━━━ Supplied data ━━━
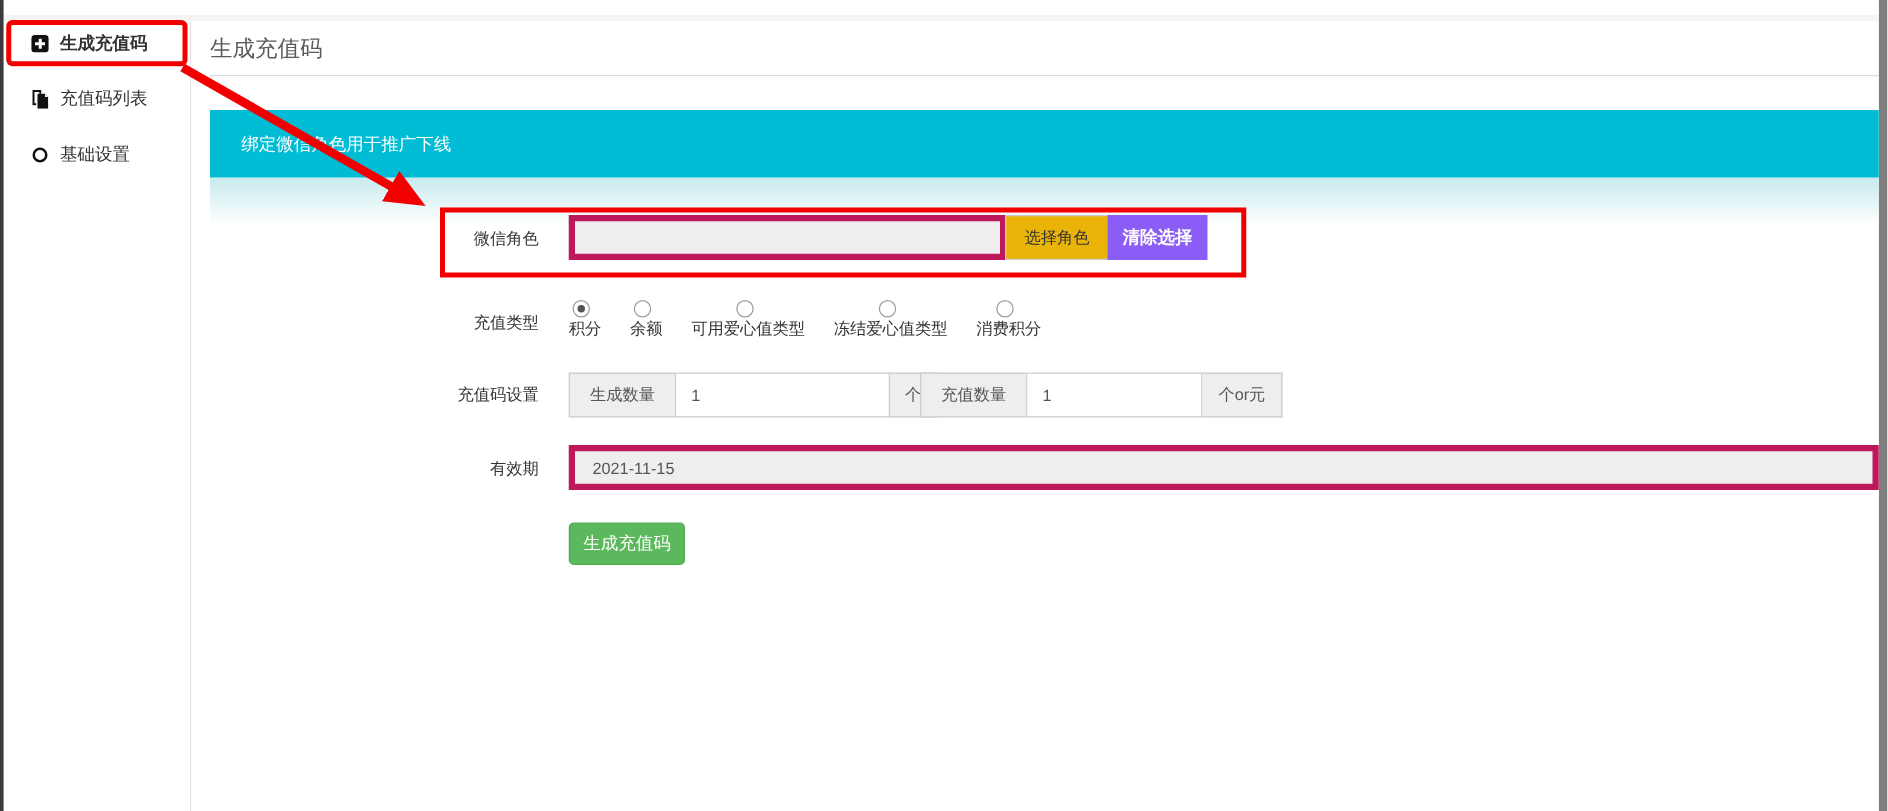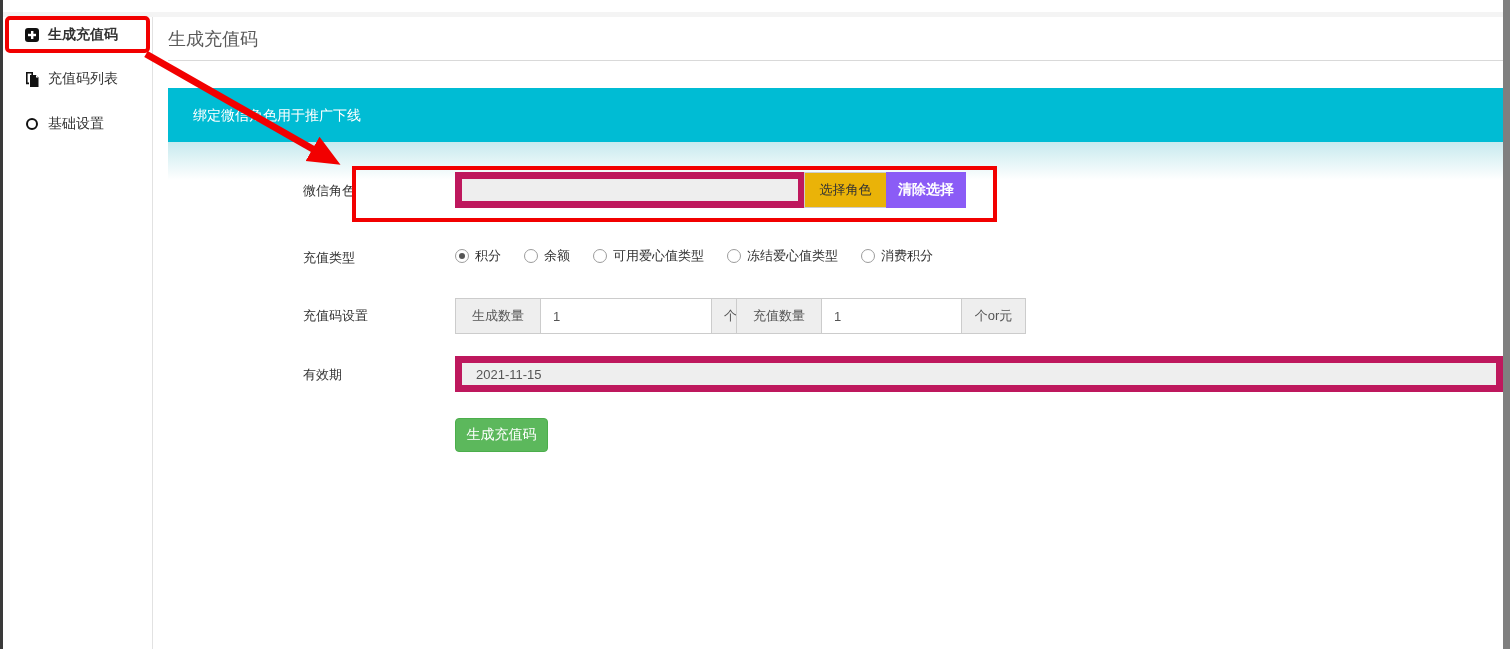--- a/index.html
+++ b/index.html
@@ -31,7 +31,7 @@
     background:linear-gradient(to bottom, rgba(0,160,180,0.22), rgba(255,255,255,0)); }
 
   
-  .form-label { position:absolute; left:150px; width:128px; text-align:left; color:#333; font-size:13px; }
+  .form-label { position:absolute; left:150px; width:128px; text-align:right; color:#333; font-size:13px; }
   .ctl { height:36px; border:7px solid #be185d; font-size:13px; color:#555; }
   .addon { background:#eee; display:flex; align-items:center; justify-content:center; color:#555; }
   .txt { background:#fff; padding:0 12px; display:flex; align-items:center; }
━━━
■ **What to produce**: An exact copy of the lines from the one containing "left:150px; width:128px; text-align:left;" through the end of the entries is required, and nothing beyond them.

■ **Finished task**:
-  .form-label { position:absolute; left:150px; width:128px; text-align:left; color:#333; font-size:13px; }
+  .form-label { position:absolute; left:150px; width:128px; text-align:right; color:#333; font-size:13px; }
   .ctl { height:36px; border:7px solid #be185d; font-size:13px; color:#555; }
   .addon { background:#eee; display:flex; align-items:center; justify-content:center; color:#555; }
   .txt { background:#fff; padding:0 12px; display:flex; align-items:center; }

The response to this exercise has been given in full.